The Four Seasons review: Tina Fey and Steve Carell go on vacation in winning comedy
Tina Fey, Steve Carell, Will Forte, Colman Domingo, and more star in the Netflix miniseries "The Four Seasons," a remake of Alan Alda's 1981 film. Review.


The Four Seasons isn't what you'd expect from a Tina Fey project.
The creator of 30 Rock and Unbreakable Kimmy Schmidt has long been associated with whip-smart pop cultural satire and punchlines that fly at a blink-and-you'll-miss-them pace. With The Four Seasons, Fey opts for a slower burn — but that by no means dulls the show's wit or reward.
What is The Four Seasons about?

Co-created by Fey, Tracey Wigfield (Great News), and Lang Fisher (Never Have I Ever), The Four Seasons re-invents the 1981 Alan Alda film of the same name as a Netflix miniseries. The conceit remains the same: Three couples go on a new vacation every season, with each trip fittingly scored by Antonio Vivaldi's Four Seasons violin concerti.
Our couples are Jack and Kate (Will Forte and Fey), for whom "complaining is their version of sex;" Nick and Anne (Steve Carell and Kerri Kenney-Silver), whose marriage has hit a bit of a stale patch; and Danny and Claude (Colman Domingo and Marco Calvani), whose differing views on an upcoming medical procedure drum up tension by the bucketful.
(Notably, Claude has been gender-swapped from the original film's Claudia. That's just one of several changes Fey, Wigfield, and Fisher throw into the show in order to make The Four Seasons their own.)
These three couples have known each other for decades, as evidenced by the ensemble's easygoing comedic chemistry. (With such a monster cast, would you expect anything else?) Still, the show's first two episodes — the "Spring" section — feel a little off. The pacing is slower than that of other projects from these creators, yet it's at odds with the frantic rush to establish the couples' dynamics.
This chafing may be due in part to adjusting The Four Seasons' story from film length to TV length, but there's a narrative reason for it too. Things feel wrong because something is wrong: Nick is planning to leave Anne, a decision that will not only wreck their marriage but also tear apart the friend group.
By the "Summer" section, that breakup has occurred, and Nick has moved on to a much younger woman: 30-year-old Ginny (Erika Henningsen). Her arrival shakes up both the group's dynamic and the show's entire trajectory, ushering in pitch-perfect cringe comedy and pertinent questions about marriage and relationships.
The Four Seasons offers up a fascinating, hilarious look at marriage and friendship.
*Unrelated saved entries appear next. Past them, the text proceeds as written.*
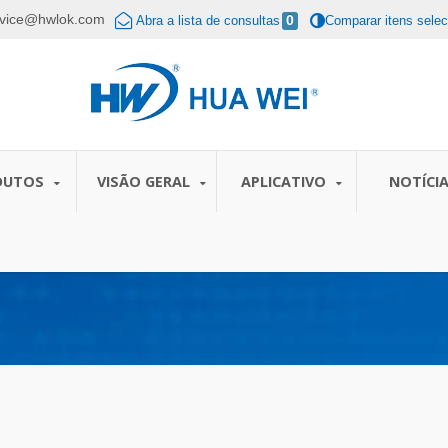
rvice@hwlok.com
Abra a lista de consultas
0
Comparar itens sele
DUTOS
VISÃO GERAL
APLICATIVO
NOTÍCI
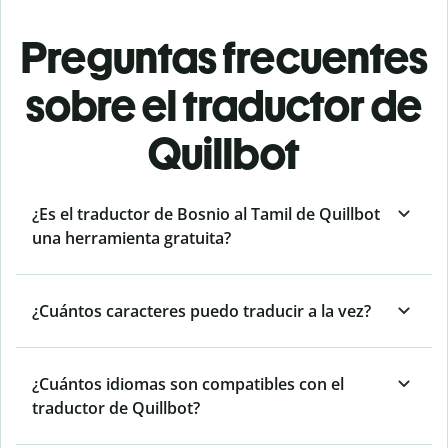
Preguntas frecuentes
sobre el traductor de
Quillbot
¿Es el traductor de Bosnio al Tamil de Quillbot
una herramienta gratuita?
¿Cuántos caracteres puedo traducir a la vez?
¿Cuántos idiomas son compatibles con el
traductor de Quillbot?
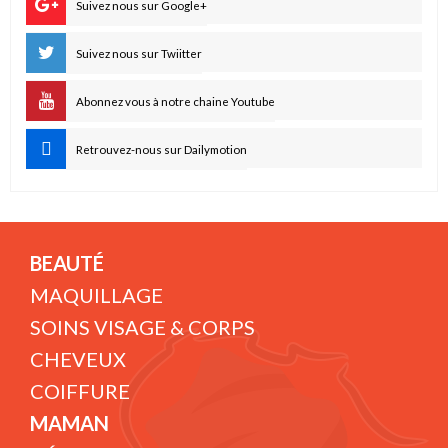
Suivez nous sur Google+
Suivez nous sur Twiitter
Abonnez vous à notre chaine Youtube
Retrouvez-nous sur Dailymotion
BEAUTÉ
MAQUILLAGE
SOINS VISAGE & CORPS
CHEVEUX
COIFFURE
MAMAN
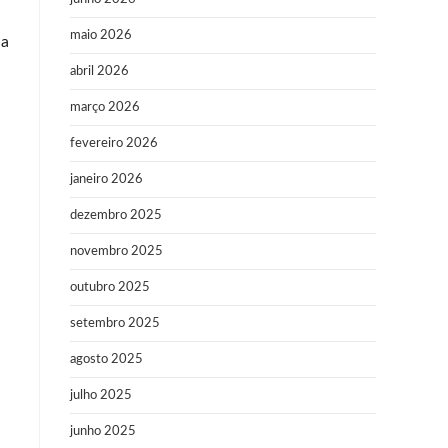
maio 2026
na
abril 2026
março 2026
fevereiro 2026
janeiro 2026
dezembro 2025
novembro 2025
outubro 2025
setembro 2025
agosto 2025
julho 2025
junho 2025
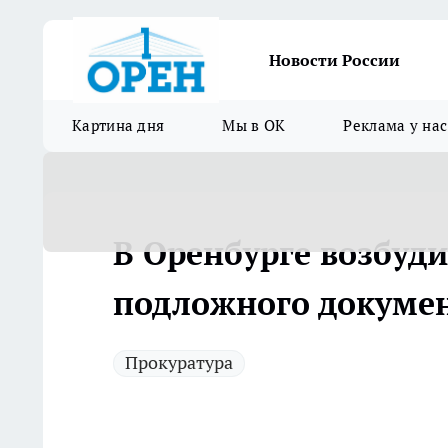
Новости России
Картина дня
Мы в ОК
Реклама у нас
В Оренбурге возбуди
подложного докуме
Прокуратура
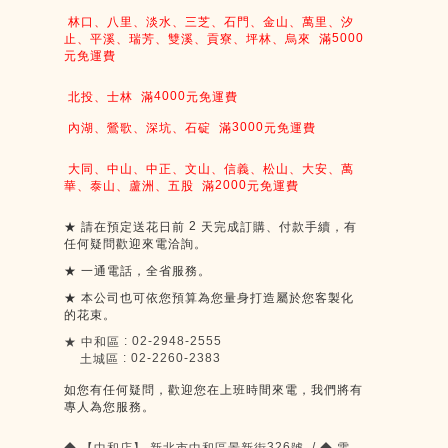
林口、八里、淡水、三芝、石門、金山、萬里、汐
5000
止、平溪、瑞芳、雙溪、貢寮、坪林、烏來
滿
元免運費
4000
北投、士林
滿
元免運費
3000
內湖、鶯歌、深坑、石碇
滿
元免運費
大同、中山、中正、文山、信義、松山、大安、萬
2000
華、泰山、蘆洲、五股
滿
元免運費
2
★
請在預定送花日前
天完成訂購、付款手續，有
任何疑問歡迎來電洽詢。
★
一通電話，全省服務。
★
本公司也可依您預算為您量身打造屬於您客製化
的花束。
: 02-2948-2555
★
中和區
: 02-2260-2383
土城區
如您有任何疑問，歡迎您在上班時間來電，我們將有
專人為您服務。
326
/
Each of the couples at the heart of The Four Seasons face their own issues, from lack of communication to clinginess. But those terms are really just surface-level descriptors for the complex webs Fey, Wigfield, and Fisher weave between their pairs. These relationships feel lived-in, with years of of history built into every scene. Every pairing gets their moment in the sun, just as every pairing experiences some kind of blow-up or breaking point at a certain point over the course of The Four Seasons.
The same goes for the friendships on display in The Four Seasons. Imagine a full show devoted to the Carrie Coon, Leslie Bibb, and Michelle Monaghan story arc from The White Lotus Season 3, complete with all the behind-the-back gossip and one-upmanship, as well as genuine love for one another. Without a bunch of other guests pulling focus, The Four Seasons dives even deeper into the fraught dynamic of vacationing friends, and the results are at once poignant and hilarious. For every joke or awkward mishap around Nick and Ginny's May-December romance, there's a heartbreaking moment of Nick and Anne's friends trying to reckon with their separation. How do you stay friends with two people you love when one has harmed the other?
Tina Fey, Colman Domingo, and the entire cast of The Four Seasons shine.

The Four Seasons' cast matches the show's tone beat for beat, whether it's wrestling with the complexity of relationships and the work that goes into them, or making masturbation jokes.
Fey's wry humor makes a perfect foil for Forte's dorky affability, but the two do their best work in the latter half of the season, when cracks in Jack and Kate's relationship force them to examine some hard truths. Domingo is a standout as the oh-so-cool Danny, who's made all the cooler by Calvani's whole-hog commitment to Claude's fretting over Danny's health. Kenney-Silver moves nicely between pitiable and vengeful as Anne, while Carell miraculously makes sure Nick is a somewhat sympathetic figure, and not just a caricature of a man going through a mid-life crisis. As the odd one out in the friend group, Henningsen nails Ginny's vulnerability and occasional obliviousness, something she and Nick both share when it comes to interactions with Nick and Anne's daughter, Lila (Julia Lester, giving a firecracker of a performance).
With all these excellent performances and an array of picturesque vacation spots from a lake house to a ski resort, The Four Seasons makes for a breezy summer binge. Still, it's the substance that sneaks up on you that really makes The Four Seasons a winner, even if it's a slower burn from the jump.